[Source data]
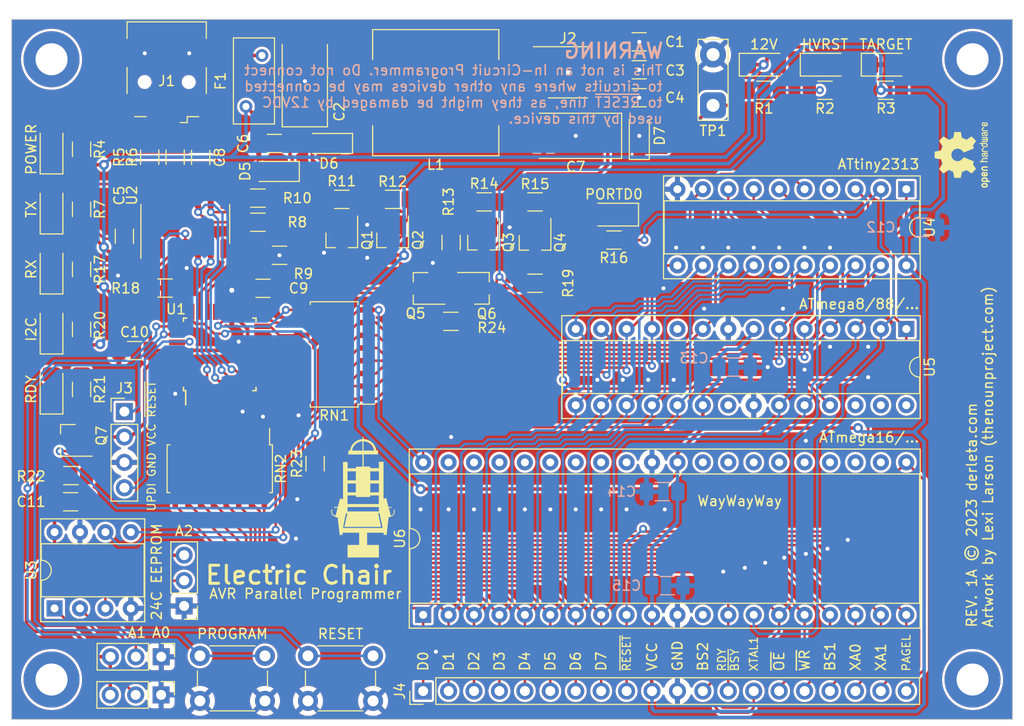
<source format=kicad_pcb>
(kicad_pcb (version 20221018) (generator pcbnew)

  (general
    (thickness 1.6)
  )

  (paper "A4")
  (layers
    (0 "F.Cu" signal)
    (31 "B.Cu" signal)
    (32 "B.Adhes" user "B.Adhesive")
    (33 "F.Adhes" user "F.Adhesive")
    (34 "B.Paste" user)
    (35 "F.Paste" user)
    (36 "B.SilkS" user "B.Silkscreen")
    (37 "F.SilkS" user "F.Silkscreen")
    (38 "B.Mask" user)
    (39 "F.Mask" user)
    (40 "Dwgs.User" user "User.Drawings")
    (41 "Cmts.User" user "User.Comments")
    (42 "Eco1.User" user "User.Eco1")
    (43 "Eco2.User" user "User.Eco2")
    (44 "Edge.Cuts" user)
    (45 "Margin" user)
    (46 "B.CrtYd" user "B.Courtyard")
    (47 "F.CrtYd" user "F.Courtyard")
    (48 "B.Fab" user)
    (49 "F.Fab" user)
    (50 "User.1" user)
    (51 "User.2" user)
    (52 "User.3" user)
    (53 "User.4" user)
    (54 "User.5" user)
    (55 "User.6" user)
    (56 "User.7" user)
    (57 "User.8" user)
    (58 "User.9" user)
  )

  (setup
    (pad_to_mask_clearance 0)
    (pcbplotparams
      (layerselection 0x00010fc_ffffffff)
      (plot_on_all_layers_selection 0x0000000_00000000)
      (disableapertmacros false)
      (usegerberextensions false)
      (usegerberattributes true)
      (usegerberadvancedattributes true)
      (creategerberjobfile true)
      (dashed_line_dash_ratio 12.000000)
      (dashed_line_gap_ratio 3.000000)
      (svgprecision 4)
      (plotframeref false)
      (viasonmask false)
      (mode 1)
      (useauxorigin false)
      (hpglpennumber 1)
      (hpglpenspeed 20)
      (hpglpendiameter 15.000000)
      (dxfpolygonmode true)
      (dxfimperialunits true)
      (dxfusepcbnewfont true)
      (psnegative false)
      (psa4output false)
      (plotreference true)
      (plotvalue true)
      (plotinvisibletext false)
      (sketchpadsonfab false)
      (subtractmaskfromsilk false)
      (outputformat 1)
      (mirror false)
      (drillshape 0)
      (scaleselection 1)
      (outputdirectory "electric-chair-rev1/")
    )
  )

  (net 0 "")
  (net 1 "GND")
  (net 2 "VCC")
  (net 3 "~{RESET}")
  (net 4 "/UPDI")
  (net 5 "D7")
  (net 6 "D6")
  (net 7 "D5")
  (net 8 "D4")
  (net 9 "D3")
  (net 10 "D2")
  (net 11 "D1")
  (net 12 "D0")
  (net 13 "RDY{slash}~{BSY}")
  (net 14 "XTAL1")
  (net 15 "PAGEL")
  (net 16 "XA1")
  (net 17 "XA0")
  (net 18 "BS2")
  (net 19 "BS1")
  (net 20 "~{WR}")
  (net 21 "~{OE}")
  (net 22 "TXD1")
  (net 23 "RXD1")
  (net 24 "VDD")
  (net 25 "VRESET")
  (net 26 "+12V")
  (net 27 "/LX")
  (net 28 "/COMP")
  (net 29 "/Peripherals/RX_LED_C")
  (net 30 "12V_EN")
  (net 31 "5V_EN")
  (net 32 "/LXI")
  (net 33 "TRESET")
  (net 34 "SDA")
  (net 35 "SCL")
  (net 36 "/DD7")
  (net 37 "/DD6")
  (net 38 "/DD5")
  (net 39 "/DD4")
  (net 40 "/DD3")
  (net 41 "/DD2")
  (net 42 "/DD1")
  (net 43 "/DD0")
  (net 44 "/Peripherals/RX_LED_A")
  (net 45 "/Peripherals/TX_LED_C")
  (net 46 "/Peripherals/TX_LED_A")
  (net 47 "/Peripherals/I2C_LED_C")
  (net 48 "/Peripherals/I2C_LED_A")
  (net 49 "/POWER_LED_A")
  (net 50 "/TARGET_LED_A")
  (net 51 "PROGRAM")
  (net 52 "RDY_LED")
  (net 53 "/Target/PD0_LED_A")
  (net 54 "PD0")
  (net 55 "Net-(Q3-G)")
  (net 56 "/Peripherals/VCCUSB")
  (net 57 "Net-(U2-VUSB)")
  (net 58 "Net-(D1-A)")
  (net 59 "Net-(D2-A)")
  (net 60 "Net-(D12-K)")
  (net 61 "Net-(D12-A)")
  (net 62 "Net-(J1-D-)")
  (net 63 "Net-(J1-D+)")
  (net 64 "unconnected-(J1-ID-Pad4)")
  (net 65 "unconnected-(J2-Pin_2-Pad2)")
  (net 66 "unconnected-(J2-Pin_6-Pad6)")
  (net 67 "Net-(Q1-D)")
  (net 68 "Net-(Q3-D)")
  (net 69 "Net-(U2-D+)")
  (net 70 "Net-(U2-D-)")
  (net 71 "Net-(RN1-R8.2)")
  (net 72 "Net-(RN1-R7.2)")
  (net 73 "Net-(RN1-R6.2)")
  (net 74 "Net-(RN1-R5.2)")
  (net 75 "Net-(RN1-R4.2)")
  (net 76 "Net-(RN1-R3.2)")
  (net 77 "Net-(RN1-R2.2)")
  (net 78 "Net-(RN1-R1.2)")
  (net 79 "unconnected-(U2-GP2-Pad7)")
  (net 80 "unconnected-(U4-PA1{slash}XTAL2-Pad4)")
  (net 81 "unconnected-(U5-PB7{slash}XTAL2-Pad10)")
  (net 82 "unconnected-(U5-AREF-Pad21)")
  (net 83 "unconnected-(U5-PC3-Pad26)")
  (net 84 "unconnected-(U5-PC4-Pad27)")
  (net 85 "unconnected-(U5-PC5-Pad28)")
  (net 86 "unconnected-(U6-XTAL2-Pad12)")
  (net 87 "unconnected-(U6-PC0-Pad22)")
  (net 88 "unconnected-(U6-PC1-Pad23)")
  (net 89 "unconnected-(U6-PC2-Pad24)")
  (net 90 "unconnected-(U6-PC3-Pad25)")
  (net 91 "unconnected-(U6-PC4-Pad26)")
  (net 92 "unconnected-(U6-PC5-Pad27)")
  (net 93 "unconnected-(U6-PC6-Pad28)")
  (net 94 "unconnected-(U6-PC7-Pad29)")
  (net 95 "unconnected-(U6-AREF-Pad32)")
  (net 96 "unconnected-(U6-PA7-Pad33)")
  (net 97 "unconnected-(U6-PA6-Pad34)")
  (net 98 "unconnected-(U6-PA5-Pad35)")
  (net 99 "unconnected-(U6-PA4-Pad36)")
  (net 100 "unconnected-(U6-PA3-Pad37)")
  (net 101 "unconnected-(U6-PA2-Pad38)")
  (net 102 "unconnected-(U6-PA1-Pad39)")
  (net 103 "Net-(JP1-C)")
  (net 104 "Net-(JP2-C)")
  (net 105 "Net-(JP3-C)")
  (net 106 "Net-(Q6-G)")
  (net 107 "~{PROGRAM}")
  (net 108 "Net-(Q4-D)")

  (footprint "LED_SMD:LED_1206_3216Metric_Pad1.42x1.75mm_HandSolder" (layer "F.Cu") (at 111.252 34.544))

  (footprint "Resistor_SMD:R_1206_3216Metric_Pad1.30x1.75mm_HandSolder" (layer "F.Cu") (at 117.348 37.1 180))

  (footprint "Package_SO:SOIC-8_3.9x4.9mm_P1.27mm" (layer "F.Cu") (at 85.582 35.306))

  (footprint "Resistor_SMD:R_1206_3216Metric_Pad1.30x1.75mm_HandSolder" (layer "F.Cu") (at 105.156 37.1 180))

  (footprint "Resistor_SMD:R_1206_3216Metric_Pad1.30x1.75mm_HandSolder" (layer "F.Cu") (at 56.769 53.594 180))

  (footprint "Connector_PinHeader_2.54mm:PinHeader_1x20_P2.54mm_Vertical" (layer "F.Cu") (at 71.12 97.155 90))

  (footprint "Package_DIP:DIP-20_W7.62mm_Socket" (layer "F.Cu") (at 119.38 46.99 -90))

  (footprint "MountingHole:MountingHole_3.2mm_M3_DIN965_Pad" (layer "F.Cu") (at 126 34 180))

  (footprint "Capacitor_SMD:C_1206_3216Metric_Pad1.33x1.80mm_HandSolder" (layer "F.Cu") (at 42.291 63.119))

  (footprint "Package_SO:SOIC-16_4.55x10.3mm_P1.27mm" (layer "F.Cu") (at 50.8 74.93 -90))

  (footprint "Resistor_SMD:R_1206_3216Metric_Pad1.30x1.75mm_HandSolder" (layer "F.Cu") (at 37 67 -90))

  (footprint "Capacitor_Tantalum_SMD:CP_EIA-7343-31_Kemet-D_Pad2.25x2.55mm_HandSolder" (layer "F.Cu") (at 86.36 41.656 180))

  (footprint "Package_TO_SOT_SMD:SOT-23_Handsoldering" (layer "F.Cu") (at 68.072 52.07 -90))

  (footprint "Connector_PinHeader_2.54mm:PinHeader_1x03_P2.54mm_Vertical" (layer "F.Cu") (at 47.244 88.646 180))

  (footprint "Capacitor_Tantalum_SMD:CP_EIA-7343-31_Kemet-D_Pad2.25x2.55mm_HandSolder" (layer "F.Cu") (at 59.298 36.169 90))

  (footprint "Capacitor_SMD:C_1206_3216Metric_Pad1.33x1.80mm_HandSolder" (layer "F.Cu") (at 92.694 32.258))

  (footprint "Package_SO:SOIC-14_3.9x8.7mm_P1.27mm" (layer "F.Cu") (at 47.36 50.458 90))

  (footprint "LED_SMD:LED_1206_3216Metric_Pad1.42x1.75mm_HandSolder" (layer "F.Cu") (at 34 67 90))

  (footprint "Capacitor_SMD:C_1206_3216Metric_Pad1.33x1.80mm_HandSolder" (layer "F.Cu") (at 48.895 43.815 -90))

  (footprint "Package_DIP:DIP-28_W7.62mm_Socket" (layer "F.Cu") (at 119.38 60.96 -90))

  (footprint "TestPoint:TestPoint_2Pads_Pitch5.08mm_Drill1.3mm" (layer "F.Cu") (at 100.076 38.608 90))

  (footprint "MountingHole:MountingHole_3.2mm_M3_DIN965_Pad" (layer "F.Cu") (at 126 96))

  (footprint "Resistor_SMD:R_1206_3216Metric_Pad1.30x1.75mm_HandSolder" (layer "F.Cu") (at 82.296 48.26 180))

  (footprint "Package_TO_SOT_SMD:SOT-23_Handsoldering" (layer "F.Cu") (at 70.89 56.9062 180))

  (footprint "Connector_PinHeader_2.54mm:PinHeader_1x03_P2.54mm_Vertical" (layer "F.Cu") (at 44.958 93.726 -90))

  (footprint "Button_Switch_THT:SW_PUSH_6mm" (layer "F.Cu") (at 59.615 93.635))

  (footprint "Resistor_SMD:R_1206_3216Metric_Pad1.30x1.75mm_HandSolder" (layer "F.Cu") (at 46.344 43.789 90))

  (footprint "Resistor_SMD:R_1206_3216Metric_Pad1.30x1.75mm_HandSolder" (layer "F.Cu") (at 43.804 43.789 -90))

  (footprint "Capacitor_SMD:C_1206_3216Metric_Pad1.33x1.80mm_HandSolder" (layer "F.Cu") (at 35.9025 78.232))

  (footprint "Package_SO:SOIC-16_4.55x10.3mm_P1.27mm" (layer "F.Cu") (at 62.23 63.5 180))

  (footprint "Resistor_SMD:R_1206_3216Metric_Pad1.30x1.75mm_HandSolder" (layer "F.Cu") (at 60.325 74.422 90))

  (footprint "Resistor_SMD:R_1206_3216Metric_Pad1.30x1.75mm_HandSolder" (layer "F.Cu") (at 62.992 48.006))

  (footprint "Resistor_SMD:R_1206_3216Metric_Pad1.30x1.75mm_HandSolder" (layer "F.Cu") (at 54.61 50.292))

  (footprint "Resistor_SMD:R_1206_3216Metric_Pad1.30x1.75mm_HandSolder" (layer "F.Cu") (at 37 43 -90))

  (footprint "Button_Switch_THT:SW_PUSH_6mm" (layer "F.Cu") (at 48.82 93.635))

  (footprint "Capacitor_SMD:C_1206_3216Metric_Pad1.33x1.80mm_HandSolder" (layer "F.Cu") (at 56.261 42.418))

  (footprint "Package_TO_SOT_SMD:SOT-23_Handsoldering" (layer "F.Cu") (at 77.15 52.3 -90))

  (footprint "Connector_PinHeader_2.54mm:PinHeader_1x04_P2.54mm_Vertical" (layer "F.Cu") (at 41.275 69.215))

  (footprint "Inductor_SMD:L_Wuerth_WE-PD-Typ-LS_Handsoldering" (layer "F.Cu") (at 72.374 37.338 180))

  (footprint "Diode_SMD:D_SOD-123" (layer "F.Cu") (at 56.388 45.212 180))

  (footprint "Resistor_SMD:R_1206_3216Metric_Pad1.30x1.75mm_HandSolder" (layer "F.Cu") (at 90.17 52.07))

  (footprint "Resistor_SMD:R_1206_3216Metric_Pad1.30x1.75mm_HandSolder" (layer "F.Cu") (at 37 55 -90))

  (footprint "Package_TO_SOT_SMD:SOT-23_Handsoldering" (layer "F.Cu") (at 62.992 52.07 -90))

  (footprint "Package_DIP:DIP-8_W7.62mm_Socket" (layer "F.Cu")
    (tstamp 7e06d346-2d16-4982-a475-96293c7be439)
    (at 34.3 88.89 90)
    (descr "8-lead though-hole mounted DIP package, row spacing 7.62 mm (300 mils), Socket")
    (tags "THT DIP DIL PDIP 2.54mm 7.62mm 300mil Socket")
    (property "Sheetfile" "peripherals.kicad_sch")
    (property "She
... [1420538 chars truncated]
</source>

**Problem statement**
Look over the records above and copy each line that includes the string "Adhes".

**The completed task**
    (32 "B.Adhes" user "B.Adhesive")
    (33 "F.Adhes" user "F.Adhesive")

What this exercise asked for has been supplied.